En dépit de cette décision, le chef de l'Etat a affirmé avoir, "en toute bonne foi", fait face aux défis rencontrés par son pays sur les terrains économique, politique et face à la montée de l'islamisme. "Malheureusement, a-t-il ajouté, certaines personnes ayant des intérêts personnels ont lancé de fausses accusations à mon égard, ils ont trompé le peuple."
Il a également vanté les progrès réalisés en terme de démocratie sous son mandat et le rôle clé qu'il a joué pour la stabilité du pays. Enfin, il a tenu a rappeller qu'il pouvait se targuer d'une intégrité morale qu'il a semblé, sans les nommer, dénier à ses adversaires politiques qui réclamaient son départ.
Les deux leaders de la coalition au pouvoir depuis leur victoire aux élections législatives de mars, Asif Ali Zardari, le veuf de Benazir Bhutto, pour le Parti du peuple pakistanais (PPP) et l'ex-premier ministre Nawaz Sharif, pour la Ligue musulmane du Pakistan avaient annoncé, le 7 août, le lancement de cette procédure.
Le Parlement pakistanais devait examiner, avant mardi, l'acte d'accusation visant les chefs de "mauvaise administration et violation de la Constitution". MM. Zardari et Sharif lui reprochaient, notamment, d'avoir limogé, en 2007, près de soixante magistrats, dont ceux de la Cour suprême, pour assurer sa réélection et d'avoir instauré, pendant un mois, l'état d'urgence pour ensuite l'imposer. M. Musharraf, alors chef des armées, était parvenu au pouvoir, en 1999, lors d'un coup d'état sans effusion de sang.
M. Musharraf a donc décidé d'éviter le bras de fer institutionnel avec le gouvernement. La procédure de destitution aurait pu durer, en théorie, des semaines, voire des mois avant à aboutir. Pour sa part, le président Musharraf disposait du droit constitutionnel de dissoudre l'assemblée nationale, voire de déclarer l'état d'urgence, ce qu'il a refusé de faire.
Sa décision ouvre donc une nouvelle ère politique du Pakistan. Le pouvoir civil reprend ainsi le contrôle d'un pays qui a été dirigé, plus de la moitié de son histoire, depuis 1947, par les militaires.

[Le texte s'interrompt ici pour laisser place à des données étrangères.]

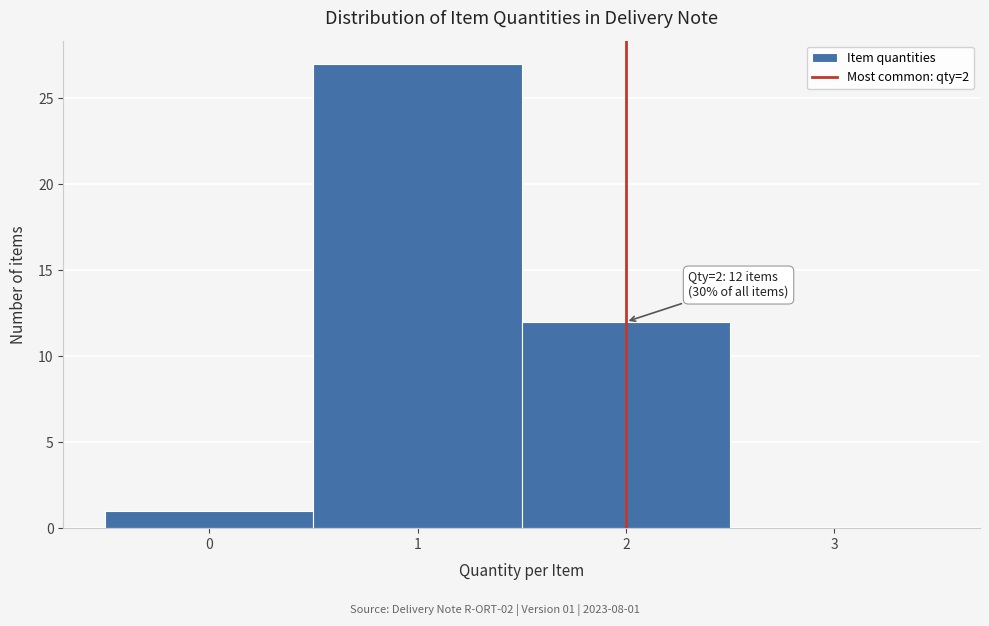

Which range on the x-axis has the tallest bar?

0.5 to 1.5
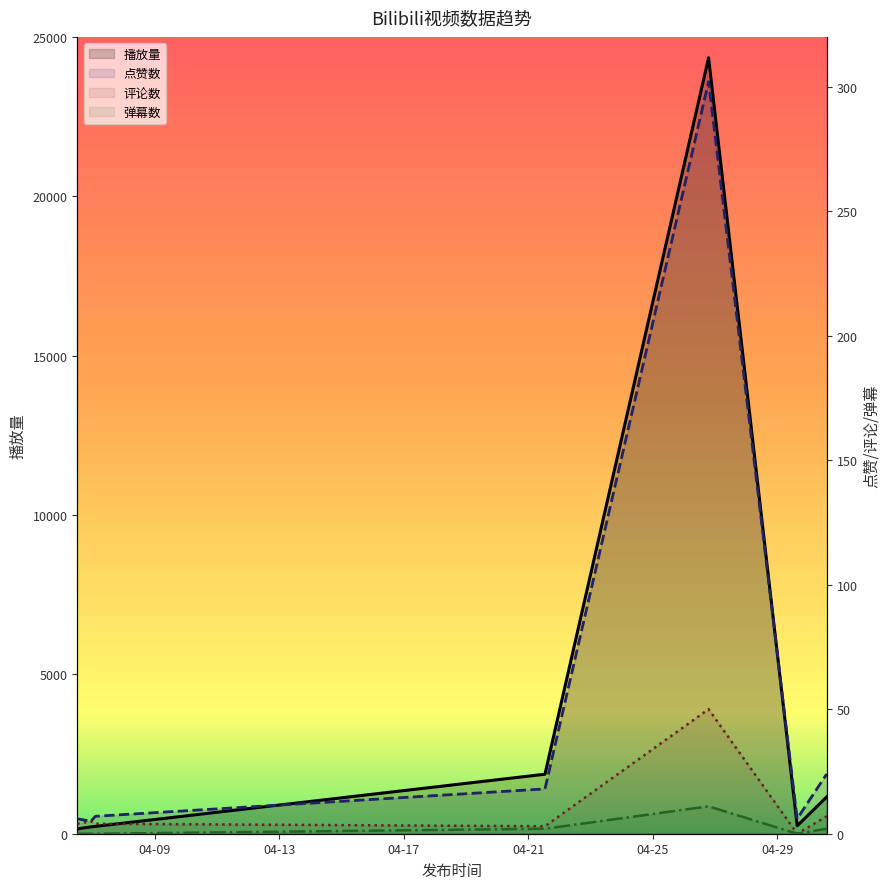

What is the difference between the second highest and minimum values in the 播放量 series?

1715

L'armée, qui s'estime traditionnellement, garante des intérêts du Pakistan, semble ne pas avoir l'intention de s'opposer à cette évolution. Le chef d'état-major des armées, le général Kayani, qui a remplacé, en 2007, l'ex-général Musharraf ne paraît avoir considéré que le départ du chef de l'Etat remettait en cause la stabilité du pays.
M. Musharraf, fidèle allié des Etats-Unis, après avoir fait soutenu ce pays après les attentats du 11 septembre 2001, n'a fourni, au cours de son allocution, aucune indication sur son avenir. Sa démission, en théorie, met fin à la procédure de destitution. M. Musharraf s'était d'ores et déjà déclaré opposé à tout exil et avait affirmé qu'il voulait rester vivre dans son pays.
Cette décision ne remet donc pas en cause l'équilibre actuel de la coalition qui dirige le Pakistan. MM. Zardari et Sharif devraient, sans doute, procéder à une redistribution des cartes. Le leader du PPP n'a pas fait mystère qu'il briguerait le poste de chef de l'Etat si celui-ci se libérait. M. Sharif, farouche opposant à M. Musharraf, sort grand vainqueur de ce bras de fer.